Dividends are reassuringly honest. Companies can massage their earnings but the amount they pay in dividends is clear-cut and unarguable. So in times of uncertainty, dividends come under scrutiny, notes John Authers in Tuesday’s Short View column.
Profits, many believe, are about to fall off a cliff. In the financial sector, they already have. Dividend yields tend to be much “stickier” – companies are loath to cut them.
When profits are falling, buying stocks with a high dividend yield can be one of the best ways to spot stocks that are truly cheap, while stocks which look cheap because of low price/earnings multiples often prove to be traps once earnings fall. Société Générale research confirms that in January, strategies based on high dividend yields beat those based on a low p/e.
A second reason to look at dividend yields is that they form an ultimate backstop to the value in stocks.

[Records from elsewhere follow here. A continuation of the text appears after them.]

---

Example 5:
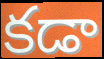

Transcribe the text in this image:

కడాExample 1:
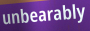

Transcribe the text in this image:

unbearably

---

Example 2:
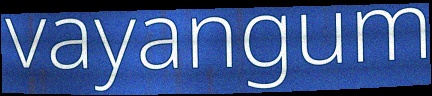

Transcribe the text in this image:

vayangum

Dividend yields should almost always be lower than the yield on fixed income government bonds. Dividends have the potential to grow, unlike the coupon on bonds.

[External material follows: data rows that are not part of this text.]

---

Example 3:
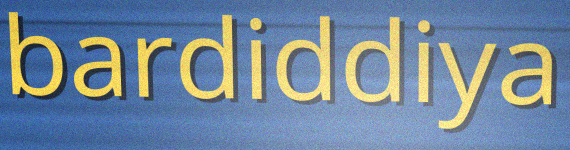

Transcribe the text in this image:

bardiddiya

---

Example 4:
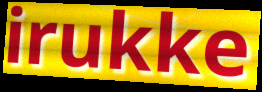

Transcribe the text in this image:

irukke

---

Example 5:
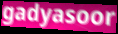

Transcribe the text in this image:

gadyasoor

If dividend yields exceed bond yields, that tends to signal that equities have reached a trough. In the past 20 years, the dividend yield on the S&P 500 exceeded the two-year bond yield for only about a year. That was from 2002 to 2003, closely matching what turned out to be a bottom in the market.
According to Datastream, S&P ended last week yielding 2.08 per cent; two-year bonds yielded 2.09 per cent. Other indices look cheaper: the FTSE 100 has a yield of almost 4 per cent while the MSCI World is yielding 2.56 per cent. Could this mean the market has hit rock bottom?
Sadly there are other possible explanations. One is that things are so bad that the market is braced for dividend cuts.
Another is that this is a signal to sell Treasuries rather than buy stocks. They have benefited from a huge flight to quality and may be overpriced.